#### Task brief
Pull the taxonomy lines from every row below, copying each one word for word. Leave the pictures out.

-- START Data provided --

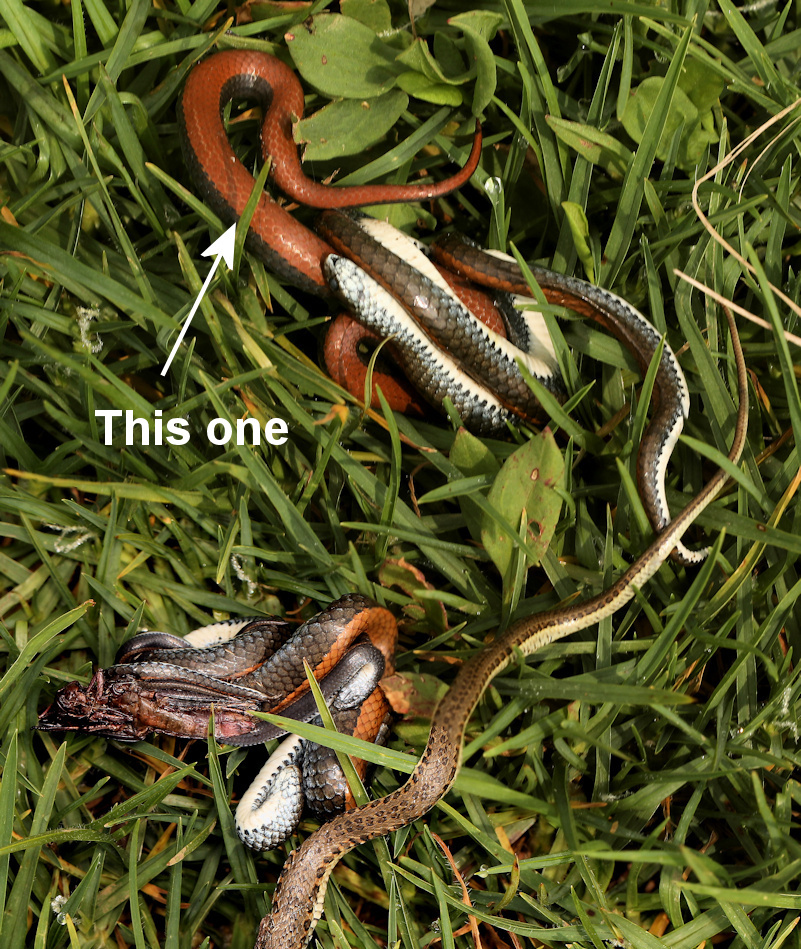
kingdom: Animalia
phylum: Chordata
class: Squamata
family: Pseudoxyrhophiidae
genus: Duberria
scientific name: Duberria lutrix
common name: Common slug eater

-- END Data provided --

#### Correct response
kingdom: Animalia
phylum: Chordata
class: Squamata
family: Pseudoxyrhophiidae
genus: Duberria
scientific name: Duberria lutrix
common name: Common slug eater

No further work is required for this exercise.